Thomas drops his head back into his hands. “I confronted Metias about it first. He admitted it to me. I promised him I wouldn’t tell anyone, but deep down, I wanted to. I have never kept anything from Commander Jameson.” He pauses here for a second. “Turns out that my silence wouldn’t have made a difference. The security admins decided to forward a message on to Commander Jameson anyway. That’s how she found out. Then she tasked me with taking care of Metias.”
I listen in shocked silence. Thomas had never wanted to kill Metias. I try to imagine a scenario that I can bear. Maybe he even tried to persuade Commander Jameson to assign the mission to someone else. But she refused, and he chose to do it anyway.
I wonder whether Metias ever acted on his attraction, and whether Thomas reciprocated. Knowing Thomas, I doubt it. Did he love Metias back? He had tried to kiss me that night after the celebration for Day’s capture. “The celebratory ball,” I muse, aloud this time. I don’t need to explain that evening for Thomas to know what I’m talking about. “When you tried to . . .”
I trail off as Thomas continues to stare at the floor, his expression oscillating between blankness and pain. Finally, he runs a hand through his hair and mumbles, “I knelt over Metias and watched him die. My hand was on that knife. He . . .”
I wait, light-headed from the words he’s saying.
“He told me not to hurt you,” Thomas continues. “His last words were about you. And I don’t know. At Day’s execution, I tried to come up with a way to stop Commander Jameson from arresting you. But you make it so hard for people to protect you, June. You break so many rules. Just like Metias. That night at the ball—when I looked at your face—” His voice cracks. “I thought I could protect you, and that the best way might be to keep you close to me, to try to win you over. I don’t know,” he repeats bitterly. “Even Metias had trouble watching out for you. What chance did I have of keeping you safe?”
The evening of Day’s execution. Had Thomas been trying to help me out when he escorted me down to see the electro-bomb storage basement? What if Commander Jameson was preparing to arrest me, and Thomas tried getting to me first? To what, help me escape? I don’t understand.
“I did care for him, you know,” he says through my silence.
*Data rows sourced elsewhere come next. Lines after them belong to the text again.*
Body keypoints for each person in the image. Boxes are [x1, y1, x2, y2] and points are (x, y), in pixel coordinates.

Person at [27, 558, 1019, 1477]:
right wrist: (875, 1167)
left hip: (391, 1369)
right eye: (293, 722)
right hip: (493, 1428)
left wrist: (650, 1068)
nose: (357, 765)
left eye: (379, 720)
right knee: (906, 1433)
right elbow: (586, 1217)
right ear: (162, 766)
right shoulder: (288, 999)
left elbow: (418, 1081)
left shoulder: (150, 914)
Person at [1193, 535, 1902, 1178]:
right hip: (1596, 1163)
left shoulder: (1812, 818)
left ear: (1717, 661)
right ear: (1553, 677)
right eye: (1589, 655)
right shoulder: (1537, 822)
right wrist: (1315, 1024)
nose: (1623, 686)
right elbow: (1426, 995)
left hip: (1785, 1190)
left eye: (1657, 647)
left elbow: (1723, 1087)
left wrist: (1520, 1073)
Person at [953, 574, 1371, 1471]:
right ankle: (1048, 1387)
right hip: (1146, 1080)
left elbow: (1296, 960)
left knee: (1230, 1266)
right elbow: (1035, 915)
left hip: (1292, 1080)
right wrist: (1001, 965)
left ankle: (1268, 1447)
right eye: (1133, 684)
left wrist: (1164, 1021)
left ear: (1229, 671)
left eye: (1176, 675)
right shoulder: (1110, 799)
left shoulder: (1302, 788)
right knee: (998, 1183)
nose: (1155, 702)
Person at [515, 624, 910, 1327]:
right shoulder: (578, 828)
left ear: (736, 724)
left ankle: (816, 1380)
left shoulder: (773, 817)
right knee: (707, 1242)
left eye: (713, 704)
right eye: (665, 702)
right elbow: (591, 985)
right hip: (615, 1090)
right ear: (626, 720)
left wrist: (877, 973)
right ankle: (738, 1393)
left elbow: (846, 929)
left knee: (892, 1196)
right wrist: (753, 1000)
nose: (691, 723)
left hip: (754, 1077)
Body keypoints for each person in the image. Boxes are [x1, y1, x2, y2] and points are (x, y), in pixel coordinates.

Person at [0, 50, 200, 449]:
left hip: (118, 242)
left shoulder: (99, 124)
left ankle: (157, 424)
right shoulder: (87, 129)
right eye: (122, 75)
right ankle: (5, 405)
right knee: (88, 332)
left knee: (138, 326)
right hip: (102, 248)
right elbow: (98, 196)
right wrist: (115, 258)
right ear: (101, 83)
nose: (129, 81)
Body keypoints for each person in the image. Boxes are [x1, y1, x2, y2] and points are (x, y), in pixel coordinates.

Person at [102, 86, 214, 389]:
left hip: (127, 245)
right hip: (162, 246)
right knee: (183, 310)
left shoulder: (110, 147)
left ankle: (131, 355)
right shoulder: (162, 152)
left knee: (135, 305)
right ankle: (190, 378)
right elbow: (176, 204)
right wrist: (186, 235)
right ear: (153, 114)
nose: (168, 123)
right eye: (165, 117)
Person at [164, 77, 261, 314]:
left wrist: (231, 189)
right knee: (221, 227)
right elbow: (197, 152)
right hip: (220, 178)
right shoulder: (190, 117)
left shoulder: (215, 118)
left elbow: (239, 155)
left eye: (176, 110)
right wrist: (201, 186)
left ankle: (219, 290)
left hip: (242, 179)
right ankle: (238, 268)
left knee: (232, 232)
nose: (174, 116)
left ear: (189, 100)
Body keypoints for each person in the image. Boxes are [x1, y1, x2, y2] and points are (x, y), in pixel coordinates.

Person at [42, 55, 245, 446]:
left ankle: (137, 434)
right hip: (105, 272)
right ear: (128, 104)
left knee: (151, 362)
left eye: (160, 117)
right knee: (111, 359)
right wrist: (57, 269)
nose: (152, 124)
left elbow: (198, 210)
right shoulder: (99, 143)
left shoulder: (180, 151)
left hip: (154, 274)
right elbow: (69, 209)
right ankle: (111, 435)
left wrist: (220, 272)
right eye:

He pretends bravado, some false professionalism. Still, I hear a tinge of sadness. “But I am also a soldier of the Republic. I did what I had to do.”
I shove the table aside and lunge for him, even though I know I’m chained down to my chair. Thomas jumps back. I stumble against my restraints, fall to my knees, and then grab for his leg. For anything. You’re sick. You’re so twisted. I want to kill him. I’ve never wanted anything this much in my entire life.
No, that’s not true. I want Metias to be alive again.
The guards outside must’ve heard the commotion because they come pouring in, and before I know it I’m pinned down by several soldiers, cuffed with an extra set of shackles, and untied from my chair. They drag me to my feet. I kick out furiously, running through a list in my head of every attack I’ve ever learned in school, trying frantically to free myself. Thomas is so close. He’s only a few feet away.
Thomas just looks at me. His hands dangle at his sides. “It was the most merciful way for him to go,” he calls out. It makes me nauseous I know he’s right, and that Metias would’ve almost certainly been tortured to death had Thomas not taken him down in that alley. But I don’t care. I’m blind, smothered by my anger and confusion. How could he do that to someone he loved? How could he possibly attempt to justify this? What is wrong with him?
After Metias’s death, on nights when Thomas sat alone in his home, did he ever step out of his façade? Did he ever shed the soldier and let the civilian grieve?